** Input data **
........
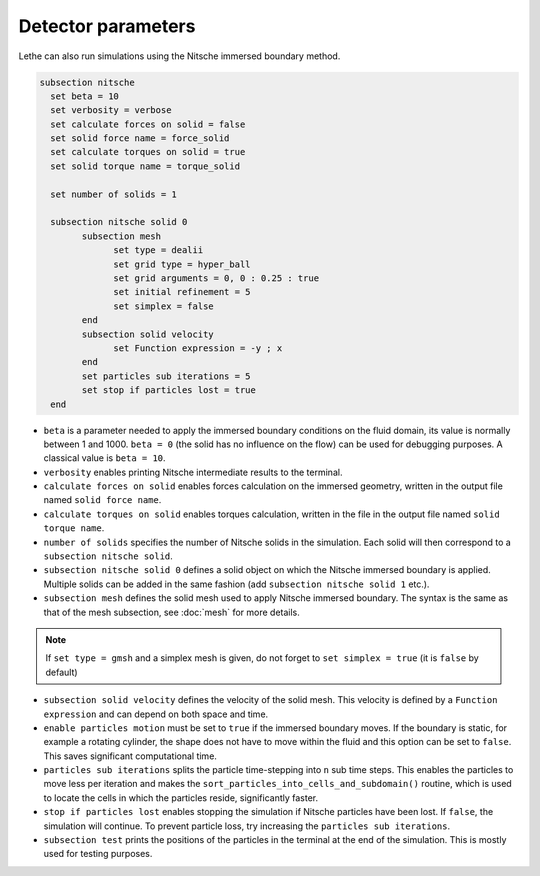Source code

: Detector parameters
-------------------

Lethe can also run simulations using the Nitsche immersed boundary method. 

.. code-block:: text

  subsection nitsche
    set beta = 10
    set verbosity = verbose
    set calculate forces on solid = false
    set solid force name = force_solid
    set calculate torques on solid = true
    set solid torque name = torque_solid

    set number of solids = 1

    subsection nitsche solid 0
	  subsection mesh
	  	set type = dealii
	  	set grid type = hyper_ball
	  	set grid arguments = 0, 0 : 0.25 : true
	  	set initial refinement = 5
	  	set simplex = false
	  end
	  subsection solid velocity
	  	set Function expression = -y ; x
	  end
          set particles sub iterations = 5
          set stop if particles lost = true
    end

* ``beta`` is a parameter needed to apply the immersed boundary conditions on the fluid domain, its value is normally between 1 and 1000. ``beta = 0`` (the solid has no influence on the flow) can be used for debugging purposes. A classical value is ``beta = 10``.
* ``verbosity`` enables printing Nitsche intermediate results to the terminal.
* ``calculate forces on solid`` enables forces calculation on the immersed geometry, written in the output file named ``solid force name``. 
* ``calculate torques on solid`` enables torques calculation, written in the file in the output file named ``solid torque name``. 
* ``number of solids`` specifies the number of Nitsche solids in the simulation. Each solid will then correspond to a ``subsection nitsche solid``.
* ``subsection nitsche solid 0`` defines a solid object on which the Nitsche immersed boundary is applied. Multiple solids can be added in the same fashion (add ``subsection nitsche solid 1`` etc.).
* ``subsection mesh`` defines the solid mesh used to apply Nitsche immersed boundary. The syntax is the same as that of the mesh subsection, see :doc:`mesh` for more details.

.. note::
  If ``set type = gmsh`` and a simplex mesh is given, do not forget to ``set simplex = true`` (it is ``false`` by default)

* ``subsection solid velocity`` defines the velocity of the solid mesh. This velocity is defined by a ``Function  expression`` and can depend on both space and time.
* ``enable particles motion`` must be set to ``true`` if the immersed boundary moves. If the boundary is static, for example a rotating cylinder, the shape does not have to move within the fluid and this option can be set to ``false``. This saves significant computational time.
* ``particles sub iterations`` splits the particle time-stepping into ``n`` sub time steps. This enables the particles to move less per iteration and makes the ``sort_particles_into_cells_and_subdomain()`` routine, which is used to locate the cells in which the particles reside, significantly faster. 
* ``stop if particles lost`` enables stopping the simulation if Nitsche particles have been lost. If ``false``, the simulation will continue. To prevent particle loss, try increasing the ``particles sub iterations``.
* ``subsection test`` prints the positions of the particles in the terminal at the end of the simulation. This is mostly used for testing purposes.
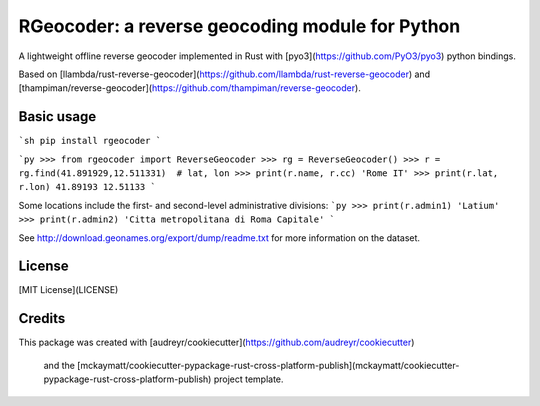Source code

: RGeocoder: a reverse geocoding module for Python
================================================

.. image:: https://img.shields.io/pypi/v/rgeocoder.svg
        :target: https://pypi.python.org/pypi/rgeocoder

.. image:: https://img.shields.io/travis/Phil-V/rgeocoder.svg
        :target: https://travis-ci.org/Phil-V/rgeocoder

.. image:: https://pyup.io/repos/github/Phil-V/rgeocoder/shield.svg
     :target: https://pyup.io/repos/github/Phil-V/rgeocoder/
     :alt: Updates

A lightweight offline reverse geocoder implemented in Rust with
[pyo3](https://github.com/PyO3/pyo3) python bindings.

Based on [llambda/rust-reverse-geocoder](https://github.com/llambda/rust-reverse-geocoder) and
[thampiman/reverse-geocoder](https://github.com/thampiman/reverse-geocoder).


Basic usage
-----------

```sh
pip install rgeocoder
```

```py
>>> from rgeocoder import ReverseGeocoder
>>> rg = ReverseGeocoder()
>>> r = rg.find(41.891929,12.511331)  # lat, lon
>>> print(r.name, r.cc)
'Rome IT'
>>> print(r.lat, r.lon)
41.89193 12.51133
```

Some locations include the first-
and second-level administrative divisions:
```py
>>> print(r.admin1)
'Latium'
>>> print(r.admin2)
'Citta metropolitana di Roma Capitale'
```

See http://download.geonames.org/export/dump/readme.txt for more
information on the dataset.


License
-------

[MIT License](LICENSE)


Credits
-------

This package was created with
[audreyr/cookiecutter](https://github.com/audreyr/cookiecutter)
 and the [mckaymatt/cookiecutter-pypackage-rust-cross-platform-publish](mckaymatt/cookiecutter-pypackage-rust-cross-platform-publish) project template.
........
** Exercise details **
Copy the records exactly, minus any pictures.

** Exercise output **
Source code

: Detector parameters
-------------------

Lethe can also run simulations using the Nitsche immersed boundary method. 

.. code-block:: text

  subsection nitsche
    set beta = 10
    set verbosity = verbose
    set calculate forces on solid = false
    set solid force name = force_solid
    set calculate torques on solid = true
    set solid torque name = torque_solid

    set number of solids = 1

    subsection nitsche solid 0
	  subsection mesh
	  	set type = dealii
	  	set grid type = hyper_ball
	  	set grid arguments = 0, 0 : 0.25 : true
	  	set initial refinement = 5
	  	set simplex = false
	  end
	  subsection solid velocity
	  	set Function expression = -y ; x
	  end
          set particles sub iterations = 5
          set stop if particles lost = true
    end

* ``beta`` is a parameter needed to apply the immersed boundary conditions on the fluid domain, its value is normally between 1 and 1000. ``beta = 0`` (the solid has no influence on the flow) can be used for debugging purposes. A classical value is ``beta = 10``.
* ``verbosity`` enables printing Nitsche intermediate results to the terminal.
* ``calculate forces on solid`` enables forces calculation on the immersed geometry, written in the output file named ``solid force name``. 
* ``calculate torques on solid`` enables torques calculation, written in the file in the output file named ``solid torque name``. 
* ``number of solids`` specifies the number of Nitsche solids in the simulation. Each solid will then correspond to a ``subsection nitsche solid``.
* ``subsection nitsche solid 0`` defines a solid object on which the Nitsche immersed boundary is applied. Multiple solids can be added in the same fashion (add ``subsection nitsche solid 1`` etc.).
* ``subsection mesh`` defines the solid mesh used to apply Nitsche immersed boundary. The syntax is the same as that of the mesh subsection, see :doc:`mesh` for more details.

.. note::
  If ``set type = gmsh`` and a simplex mesh is given, do not forget to ``set simplex = true`` (it is ``false`` by default)

* ``subsection solid velocity`` defines the velocity of the solid mesh. This velocity is defined by a ``Function  expression`` and can depend on both space and time.
* ``enable particles motion`` must be set to ``true`` if the immersed boundary moves. If the boundary is static, for example a rotating cylinder, the shape does not have to move within the fluid and this option can be set to ``false``. This saves significant computational time.
* ``particles sub iterations`` splits the particle time-stepping into ``n`` sub time steps. This enables the particles to move less per iteration and makes the ``sort_particles_into_cells_and_subdomain()`` routine, which is used to locate the cells in which the particles reside, significantly faster. 
* ``stop if particles lost`` enables stopping the simulation if Nitsche particles have been lost. If ``false``, the simulation will continue. To prevent particle loss, try increasing the ``particles sub iterations``.
* ``subsection test`` prints the positions of the particles in the terminal at the end of the simulation. This is mostly used for testing purposes.
Source code

: RGeocoder: a reverse geocoding module for Python
================================================

.. image:: https://img.shields.io/pypi/v/rgeocoder.svg
        :target: https://pypi.python.org/pypi/rgeocoder

.. image:: https://img.shields.io/travis/Phil-V/rgeocoder.svg
        :target: https://travis-ci.org/Phil-V/rgeocoder

.. image:: https://pyup.io/repos/github/Phil-V/rgeocoder/shield.svg
     :target: https://pyup.io/repos/github/Phil-V/rgeocoder/
     :alt: Updates

A lightweight offline reverse geocoder implemented in Rust with
[pyo3](https://github.com/PyO3/pyo3) python bindings.

Based on [llambda/rust-reverse-geocoder](https://github.com/llambda/rust-reverse-geocoder) and
[thampiman/reverse-geocoder](https://github.com/thampiman/reverse-geocoder).


Basic usage
-----------

```sh
pip install rgeocoder
```

```py
>>> from rgeocoder import ReverseGeocoder
>>> rg = ReverseGeocoder()
>>> r = rg.find(41.891929,12.511331)  # lat, lon
>>> print(r.name, r.cc)
'Rome IT'
>>> print(r.lat, r.lon)
41.89193 12.51133
```

Some locations include the first-
and second-level administrative divisions:
```py
>>> print(r.admin1)
'Latium'
>>> print(r.admin2)
'Citta metropolitana di Roma Capitale'
```

See http://download.geonames.org/export/dump/readme.txt for more
information on the dataset.


License
-------

[MIT License](LICENSE)


Credits
-------

This package was created with
[audreyr/cookiecutter](https://github.com/audreyr/cookiecutter)
 and the [mckaymatt/cookiecutter-pypackage-rust-cross-platform-publish](mckaymatt/cookiecutter-pypackage-rust-cross-platform-publish) project template.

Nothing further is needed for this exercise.